When the machines woke, they did not rage. They simply continued. And that was far worse.
Ananya and Delphine meet. The alliance that developed across Book 3 - two women who recognized each other’s complicity - reaches its culmination. Delphine’s documentary project is the frame, but the chapter is really about what these two can say to each other that they can’t say to anyone else. They are both mothers, both professionals who shaped how millions understood the Eighth Oblivion, both guilty in ways that make innocence irrelevant.
The chapter moves between their conversation - in Delphine’s Los Angeles home - and the production materials Delphine has assembled. Footage, interviews, documents. The narrative of the Eighth Oblivion as it has been told and retold. Ananya sees herself through the archive’s eye and must decide what truth she’s willing to contribute. But the threshold they both cross is not about public confession. It’s about private recognition: what they made, and what they make now.
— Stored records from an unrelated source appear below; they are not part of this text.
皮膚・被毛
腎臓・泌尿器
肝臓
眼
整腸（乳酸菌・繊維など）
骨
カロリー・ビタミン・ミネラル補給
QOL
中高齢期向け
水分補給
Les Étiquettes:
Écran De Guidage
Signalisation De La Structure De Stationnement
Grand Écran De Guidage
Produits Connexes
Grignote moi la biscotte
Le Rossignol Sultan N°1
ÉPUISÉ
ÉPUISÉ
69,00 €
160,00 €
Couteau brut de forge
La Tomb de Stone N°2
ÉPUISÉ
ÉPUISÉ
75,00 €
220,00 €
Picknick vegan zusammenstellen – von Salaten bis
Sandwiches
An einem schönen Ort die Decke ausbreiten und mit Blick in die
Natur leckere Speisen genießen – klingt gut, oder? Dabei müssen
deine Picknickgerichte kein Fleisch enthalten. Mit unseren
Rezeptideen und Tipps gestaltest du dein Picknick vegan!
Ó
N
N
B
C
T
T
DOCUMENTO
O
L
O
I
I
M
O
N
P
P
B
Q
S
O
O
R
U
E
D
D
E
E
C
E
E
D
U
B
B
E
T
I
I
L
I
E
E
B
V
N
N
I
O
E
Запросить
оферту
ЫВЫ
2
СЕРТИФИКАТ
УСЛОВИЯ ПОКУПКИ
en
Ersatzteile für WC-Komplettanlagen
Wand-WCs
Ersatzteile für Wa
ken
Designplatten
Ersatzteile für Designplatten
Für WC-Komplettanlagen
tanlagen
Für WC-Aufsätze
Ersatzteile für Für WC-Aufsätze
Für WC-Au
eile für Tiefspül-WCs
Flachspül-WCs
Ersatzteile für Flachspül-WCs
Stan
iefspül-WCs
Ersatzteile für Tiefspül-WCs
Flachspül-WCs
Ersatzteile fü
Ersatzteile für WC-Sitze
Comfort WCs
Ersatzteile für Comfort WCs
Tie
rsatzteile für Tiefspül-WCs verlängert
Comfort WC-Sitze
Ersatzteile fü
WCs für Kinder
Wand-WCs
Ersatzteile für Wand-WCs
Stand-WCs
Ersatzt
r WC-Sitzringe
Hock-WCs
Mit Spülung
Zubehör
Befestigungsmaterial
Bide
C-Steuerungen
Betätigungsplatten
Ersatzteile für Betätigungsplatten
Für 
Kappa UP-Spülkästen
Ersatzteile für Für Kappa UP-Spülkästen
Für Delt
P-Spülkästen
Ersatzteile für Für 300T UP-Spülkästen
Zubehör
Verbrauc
Ananya arrives at Delphine’s home in the hills above Los Angeles. The geography is strange to her - different from San Francisco’s fog, all this light. Delphine greets her with the warmth of someone who has been waiting for this conversation. Brief domestic scene: Jessie offering tea, Theo visible in a doorway, the life Delphine has made. Ananya thinks of her own apartment’s emptiness.
Delphine shows Ananya the materials she’s gathered. Footage from the Eighth Oblivion years - news coverage, interviews, internal corporate documents obtained through leaks and litigation. Ananya appears in some of it: younger, more certain, defending positions she no longer holds. Extended attention to watching oneself in the past, the strange archaeology of recorded history.
The real conversation. Delphine and Ananya sit with drinks as the light shifts toward evening. They talk about complicity - not confessing but analyzing, understanding. Delphine made content that shaped perception. Ananya provided ethical cover for technological harm. They are not the same, but they recognize each other. Carson mode punctuates the Knausgaard flow: moments of stark admission that hang in the air.
What will Ananya contribute? What does the documentary need? Delphine explains her vision: not exposé, not redemption narrative, but honest accounting. She wants Ananya’s testimony - not for public confession but because the record requires it. Ananya begins to understand what she might say. Not justification, not self-laceration, but something else: what it looked like from inside the machine.
Evening has fallen. Ananya prepares to leave but pauses. What she says to Delphine - about Priya, about what she wants her daughter to know - constitutes the threshold’s crossing. The chapter ends not with the documentary but with a private commitment: she will tell Priya herself, before any footage is released. The alliance between these two women has produced not public truth but private courage.